→ **What to do**:
Reproduce the entire listing below verbatim, leaving the pictures out of your copy.

→ **Excerpted data**:
━━━━━━

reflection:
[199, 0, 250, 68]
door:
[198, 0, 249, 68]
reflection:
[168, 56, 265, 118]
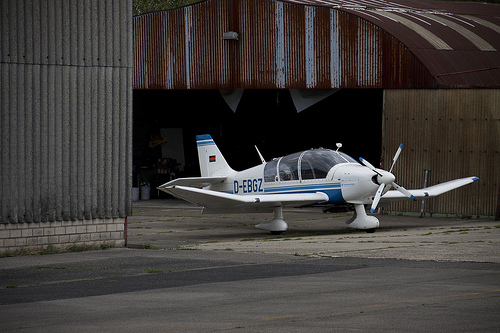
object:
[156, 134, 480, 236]
plane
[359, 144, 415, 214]
propeller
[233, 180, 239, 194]
d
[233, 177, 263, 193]
d-e8gz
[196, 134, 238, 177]
tail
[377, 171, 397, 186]
nose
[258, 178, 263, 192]
z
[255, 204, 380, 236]
landing gear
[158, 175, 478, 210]
wings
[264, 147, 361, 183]
windows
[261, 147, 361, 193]
cockpit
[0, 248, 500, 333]
concrete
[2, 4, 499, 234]
hangar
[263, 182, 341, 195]
stripe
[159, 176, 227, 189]
vertical stabilizer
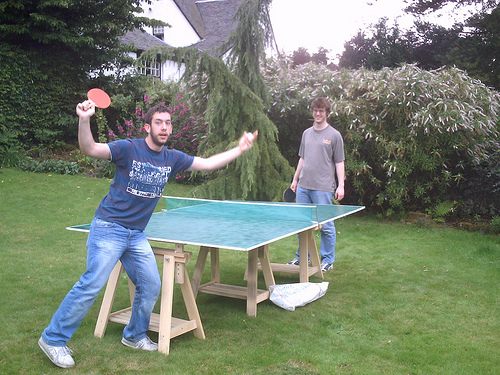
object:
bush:
[105, 88, 208, 180]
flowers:
[182, 109, 189, 118]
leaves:
[6, 5, 26, 21]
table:
[66, 191, 366, 357]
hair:
[309, 97, 330, 117]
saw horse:
[93, 240, 217, 358]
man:
[290, 93, 355, 280]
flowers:
[142, 92, 154, 101]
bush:
[0, 1, 499, 235]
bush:
[108, 56, 500, 232]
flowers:
[458, 120, 473, 132]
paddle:
[82, 86, 111, 112]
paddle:
[281, 186, 298, 203]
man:
[35, 97, 260, 369]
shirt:
[92, 134, 192, 233]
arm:
[75, 115, 127, 161]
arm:
[174, 144, 241, 172]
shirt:
[295, 121, 345, 191]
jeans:
[291, 183, 337, 263]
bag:
[267, 278, 330, 312]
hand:
[236, 129, 258, 153]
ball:
[244, 130, 254, 140]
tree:
[1, 1, 500, 233]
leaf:
[46, 107, 50, 114]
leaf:
[29, 78, 35, 83]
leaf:
[5, 87, 10, 91]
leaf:
[26, 60, 31, 64]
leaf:
[56, 66, 58, 69]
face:
[147, 109, 171, 147]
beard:
[148, 128, 170, 145]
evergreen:
[130, 1, 297, 202]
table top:
[64, 200, 366, 254]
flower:
[383, 91, 393, 99]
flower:
[426, 111, 434, 121]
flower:
[416, 77, 428, 87]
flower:
[336, 81, 345, 90]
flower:
[390, 165, 398, 175]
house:
[86, 1, 282, 86]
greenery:
[1, 0, 173, 174]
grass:
[1, 168, 498, 373]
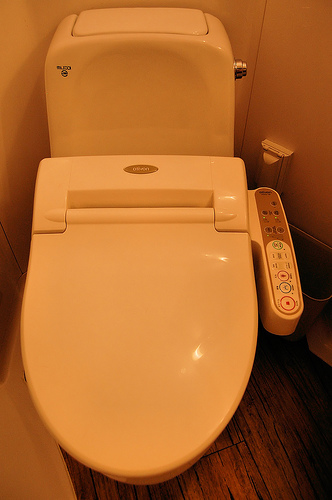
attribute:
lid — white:
[22, 204, 261, 463]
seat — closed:
[16, 149, 259, 490]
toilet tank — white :
[43, 6, 236, 156]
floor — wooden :
[58, 314, 330, 499]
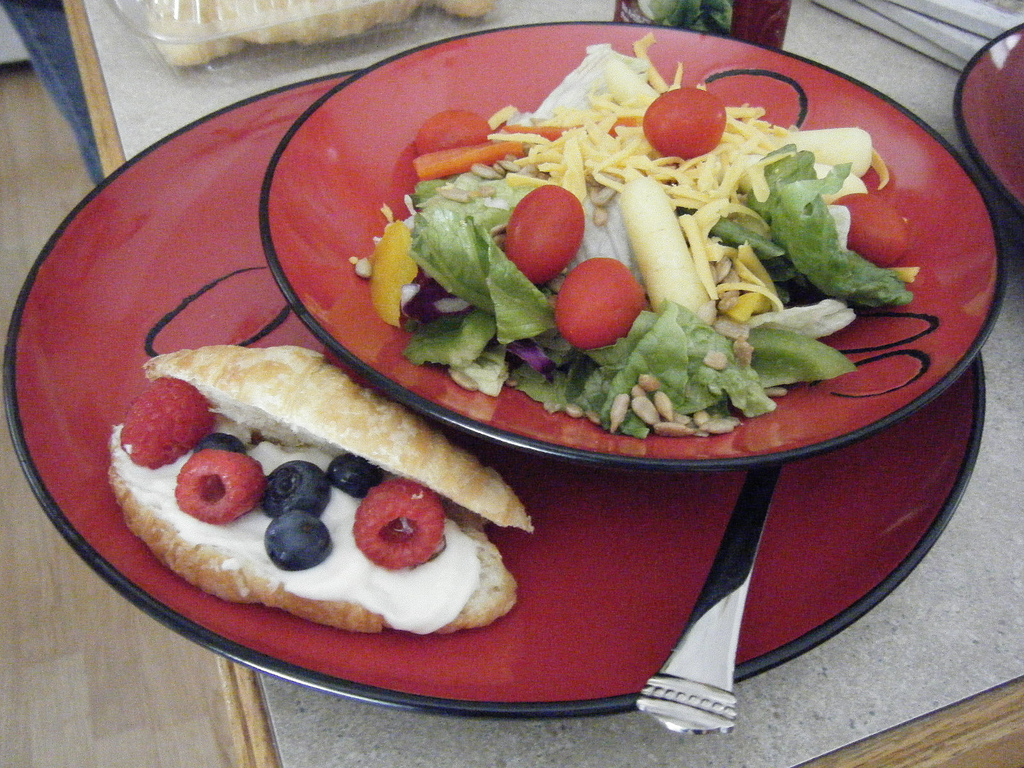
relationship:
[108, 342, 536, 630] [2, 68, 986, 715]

━━━━━━

→ **Full solution**:
reflection:
[199, 0, 250, 68]
door:
[198, 0, 249, 68]
reflection:
[168, 56, 265, 118]
object:
[156, 134, 480, 236]
plane
[359, 144, 415, 214]
propeller
[233, 180, 239, 194]
d
[233, 177, 263, 193]
d-e8gz
[196, 134, 238, 177]
tail
[377, 171, 397, 186]
nose
[258, 178, 263, 192]
z
[255, 204, 380, 236]
landing gear
[158, 175, 478, 210]
wings
[264, 147, 361, 183]
windows
[261, 147, 361, 193]
cockpit
[0, 248, 500, 333]
concrete
[2, 4, 499, 234]
hangar
[263, 182, 341, 195]
stripe
[159, 176, 227, 189]
vertical stabilizer
object:
bush:
[105, 88, 208, 180]
flowers:
[182, 109, 189, 118]
leaves:
[6, 5, 26, 21]
table:
[66, 191, 366, 357]
hair:
[309, 97, 330, 117]
saw horse:
[93, 240, 217, 358]
man:
[290, 93, 355, 280]
flowers:
[142, 92, 154, 101]
bush:
[0, 1, 499, 235]
bush:
[108, 56, 500, 232]
flowers:
[458, 120, 473, 132]
paddle:
[82, 86, 111, 112]
paddle:
[281, 186, 298, 203]
man:
[35, 97, 260, 369]
shirt:
[92, 134, 192, 233]
arm:
[75, 115, 127, 161]
arm:
[174, 144, 241, 172]
shirt:
[295, 121, 345, 191]
jeans:
[291, 183, 337, 263]
bag:
[267, 278, 330, 312]
hand:
[236, 129, 258, 153]
ball:
[244, 130, 254, 140]
tree:
[1, 1, 500, 233]
leaf:
[46, 107, 50, 114]
leaf:
[29, 78, 35, 83]
leaf:
[5, 87, 10, 91]
leaf:
[26, 60, 31, 64]
leaf:
[56, 66, 58, 69]
face:
[147, 109, 171, 147]
beard:
[148, 128, 170, 145]
evergreen:
[130, 1, 297, 202]
table top:
[64, 200, 366, 254]
flower:
[383, 91, 393, 99]
flower:
[426, 111, 434, 121]
flower:
[416, 77, 428, 87]
flower:
[336, 81, 345, 90]
flower:
[390, 165, 398, 175]
house:
[86, 1, 282, 86]
greenery:
[1, 0, 173, 174]
grass:
[1, 168, 498, 373]
attribute:
lid — white:
[22, 204, 261, 463]
seat — closed:
[16, 149, 259, 490]
toilet tank — white :
[43, 6, 236, 156]
floor — wooden :
[58, 314, 330, 499]
relationship:
[108, 342, 536, 630] [2, 68, 986, 715]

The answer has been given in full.